What is needed: Scan the data for "Relative" and copy each matching line.

(Extracted data entries)
************
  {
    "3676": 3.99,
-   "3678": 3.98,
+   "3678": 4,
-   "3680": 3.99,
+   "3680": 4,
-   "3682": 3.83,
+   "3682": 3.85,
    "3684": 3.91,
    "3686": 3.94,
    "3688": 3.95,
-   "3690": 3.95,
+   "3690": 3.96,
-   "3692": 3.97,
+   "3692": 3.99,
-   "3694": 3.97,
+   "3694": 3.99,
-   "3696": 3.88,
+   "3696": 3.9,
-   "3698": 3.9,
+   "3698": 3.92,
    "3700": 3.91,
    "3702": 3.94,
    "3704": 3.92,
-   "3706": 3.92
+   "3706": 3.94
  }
************
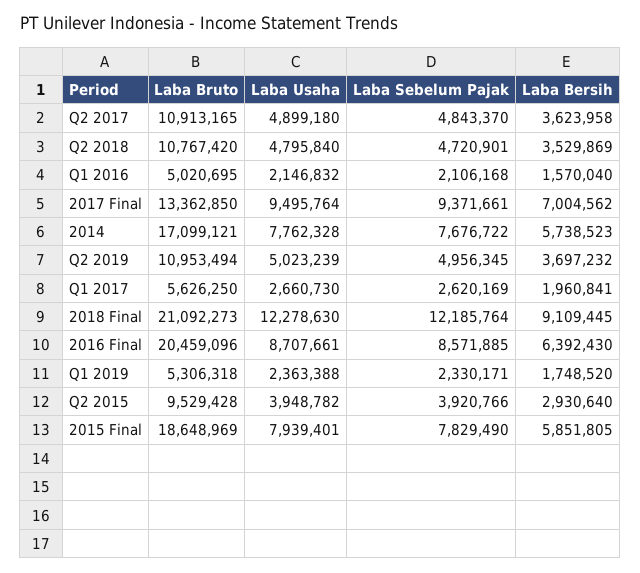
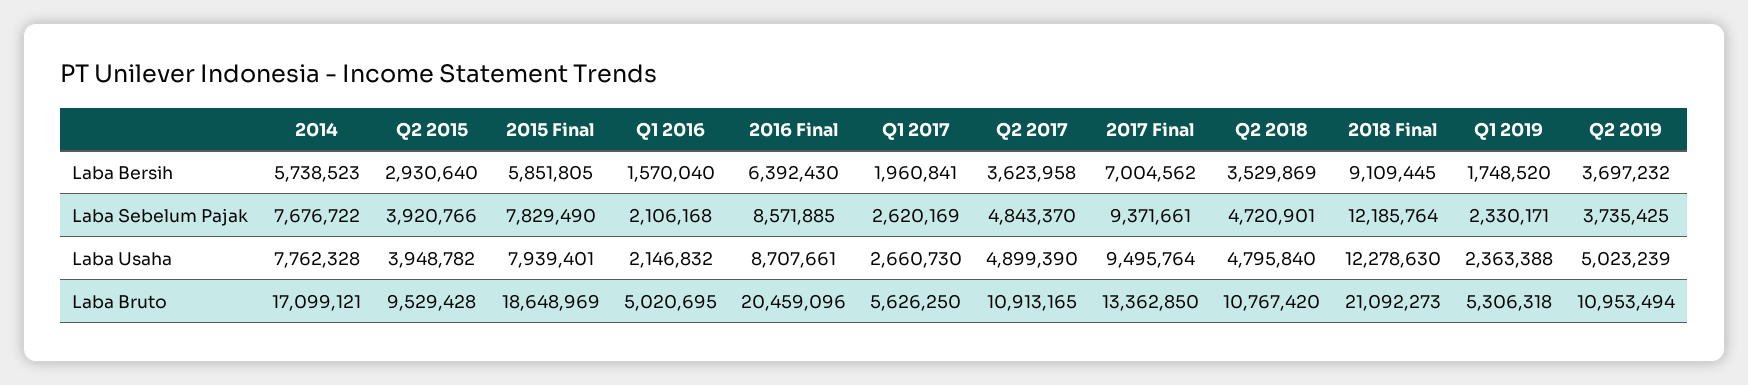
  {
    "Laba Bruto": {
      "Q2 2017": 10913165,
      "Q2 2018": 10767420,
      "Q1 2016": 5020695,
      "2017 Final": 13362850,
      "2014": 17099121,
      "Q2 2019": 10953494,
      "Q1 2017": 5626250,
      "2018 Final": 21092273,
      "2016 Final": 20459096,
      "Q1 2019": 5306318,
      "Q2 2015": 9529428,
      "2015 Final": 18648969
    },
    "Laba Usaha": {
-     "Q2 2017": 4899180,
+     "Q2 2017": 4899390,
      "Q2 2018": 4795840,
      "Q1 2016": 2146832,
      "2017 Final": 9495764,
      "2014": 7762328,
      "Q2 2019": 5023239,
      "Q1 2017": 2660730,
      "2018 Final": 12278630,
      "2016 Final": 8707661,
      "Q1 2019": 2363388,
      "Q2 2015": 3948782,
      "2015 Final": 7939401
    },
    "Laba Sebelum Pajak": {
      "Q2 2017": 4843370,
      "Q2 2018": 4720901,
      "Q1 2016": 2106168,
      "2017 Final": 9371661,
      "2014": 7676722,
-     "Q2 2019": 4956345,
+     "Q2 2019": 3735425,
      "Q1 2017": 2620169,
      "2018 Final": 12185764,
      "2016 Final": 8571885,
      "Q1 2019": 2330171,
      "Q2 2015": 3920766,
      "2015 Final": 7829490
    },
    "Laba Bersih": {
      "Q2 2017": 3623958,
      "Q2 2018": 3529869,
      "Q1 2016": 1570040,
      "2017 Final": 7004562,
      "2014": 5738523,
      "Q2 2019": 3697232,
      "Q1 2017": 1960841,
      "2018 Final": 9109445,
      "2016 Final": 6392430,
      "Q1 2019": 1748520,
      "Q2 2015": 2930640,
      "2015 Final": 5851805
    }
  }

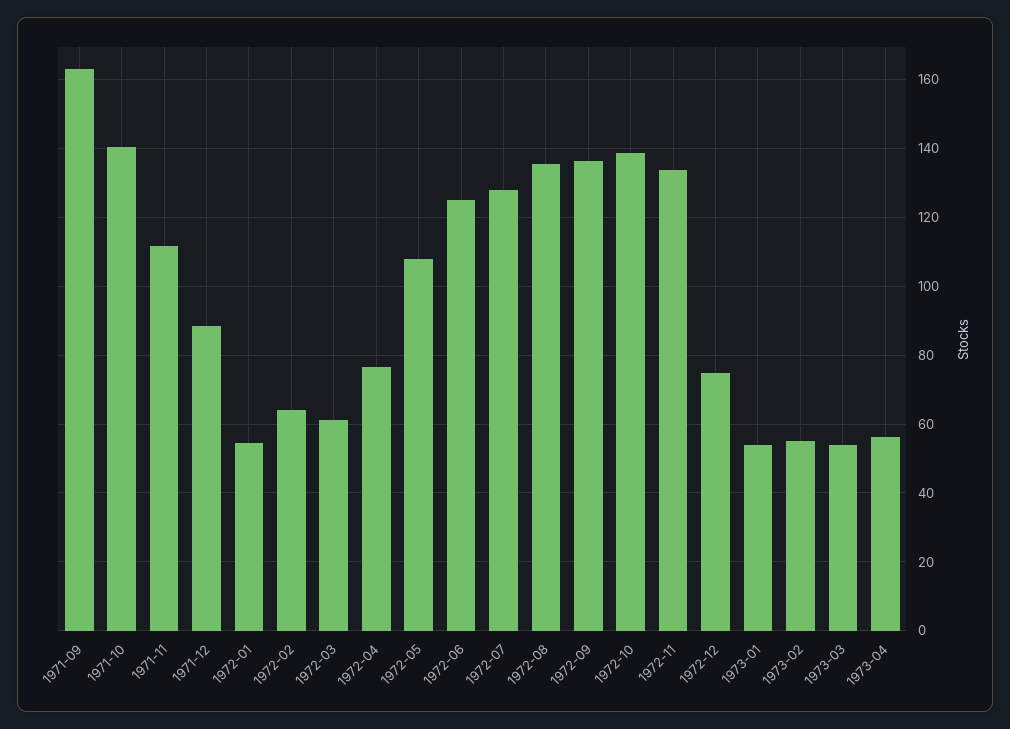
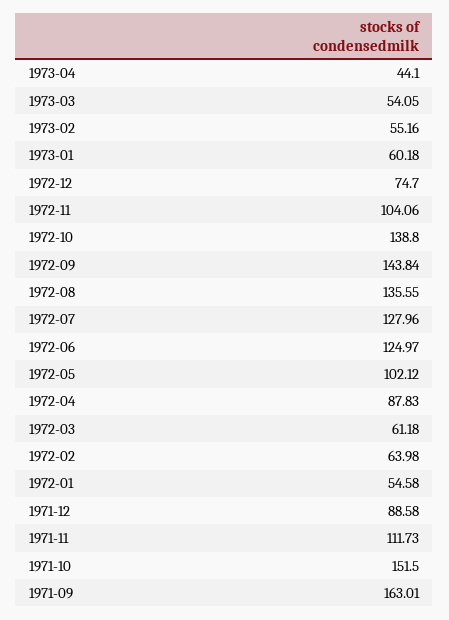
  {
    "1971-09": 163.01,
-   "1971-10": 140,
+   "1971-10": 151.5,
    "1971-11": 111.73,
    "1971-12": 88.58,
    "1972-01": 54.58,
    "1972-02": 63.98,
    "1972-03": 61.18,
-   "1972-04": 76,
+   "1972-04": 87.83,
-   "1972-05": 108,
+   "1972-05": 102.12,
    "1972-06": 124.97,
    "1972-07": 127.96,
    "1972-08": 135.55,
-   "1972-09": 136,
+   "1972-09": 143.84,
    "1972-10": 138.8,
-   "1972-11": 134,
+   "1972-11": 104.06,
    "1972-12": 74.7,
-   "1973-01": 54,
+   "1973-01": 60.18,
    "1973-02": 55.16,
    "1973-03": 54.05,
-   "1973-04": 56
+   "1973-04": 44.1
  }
************
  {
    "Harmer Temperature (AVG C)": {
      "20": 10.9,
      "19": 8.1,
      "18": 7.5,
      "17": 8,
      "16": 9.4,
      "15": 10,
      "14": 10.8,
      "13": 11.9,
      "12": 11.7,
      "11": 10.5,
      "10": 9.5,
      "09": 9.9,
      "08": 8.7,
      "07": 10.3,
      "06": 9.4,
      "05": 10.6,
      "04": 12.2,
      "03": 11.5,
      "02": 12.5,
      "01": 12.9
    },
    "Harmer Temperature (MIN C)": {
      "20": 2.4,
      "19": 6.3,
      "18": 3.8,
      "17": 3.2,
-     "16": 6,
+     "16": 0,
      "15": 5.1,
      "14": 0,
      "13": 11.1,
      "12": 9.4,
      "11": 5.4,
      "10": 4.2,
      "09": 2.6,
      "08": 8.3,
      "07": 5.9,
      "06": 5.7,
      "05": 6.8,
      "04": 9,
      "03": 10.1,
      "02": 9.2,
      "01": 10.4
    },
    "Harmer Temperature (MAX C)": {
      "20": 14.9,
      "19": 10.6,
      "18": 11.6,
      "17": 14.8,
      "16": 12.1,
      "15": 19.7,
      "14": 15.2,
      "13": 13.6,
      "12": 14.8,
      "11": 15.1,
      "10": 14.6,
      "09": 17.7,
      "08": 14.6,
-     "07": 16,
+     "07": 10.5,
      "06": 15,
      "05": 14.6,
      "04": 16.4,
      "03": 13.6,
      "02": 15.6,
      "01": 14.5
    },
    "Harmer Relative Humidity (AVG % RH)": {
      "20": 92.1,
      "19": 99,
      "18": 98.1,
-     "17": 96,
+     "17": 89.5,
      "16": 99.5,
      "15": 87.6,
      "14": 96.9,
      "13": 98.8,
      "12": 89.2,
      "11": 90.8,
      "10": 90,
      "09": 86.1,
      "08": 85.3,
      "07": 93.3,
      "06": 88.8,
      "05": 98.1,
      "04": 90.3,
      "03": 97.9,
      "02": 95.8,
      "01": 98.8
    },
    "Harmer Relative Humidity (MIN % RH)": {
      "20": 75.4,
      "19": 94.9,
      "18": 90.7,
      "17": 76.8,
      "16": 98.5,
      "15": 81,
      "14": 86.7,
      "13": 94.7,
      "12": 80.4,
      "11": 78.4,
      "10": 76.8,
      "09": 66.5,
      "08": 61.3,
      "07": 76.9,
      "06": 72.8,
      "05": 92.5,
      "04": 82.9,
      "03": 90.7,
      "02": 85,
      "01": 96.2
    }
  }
************
Solution for this problem:
    "Harmer Relative Humidity (AVG % RH)": {
    "Harmer Relative Humidity (MIN % RH)": {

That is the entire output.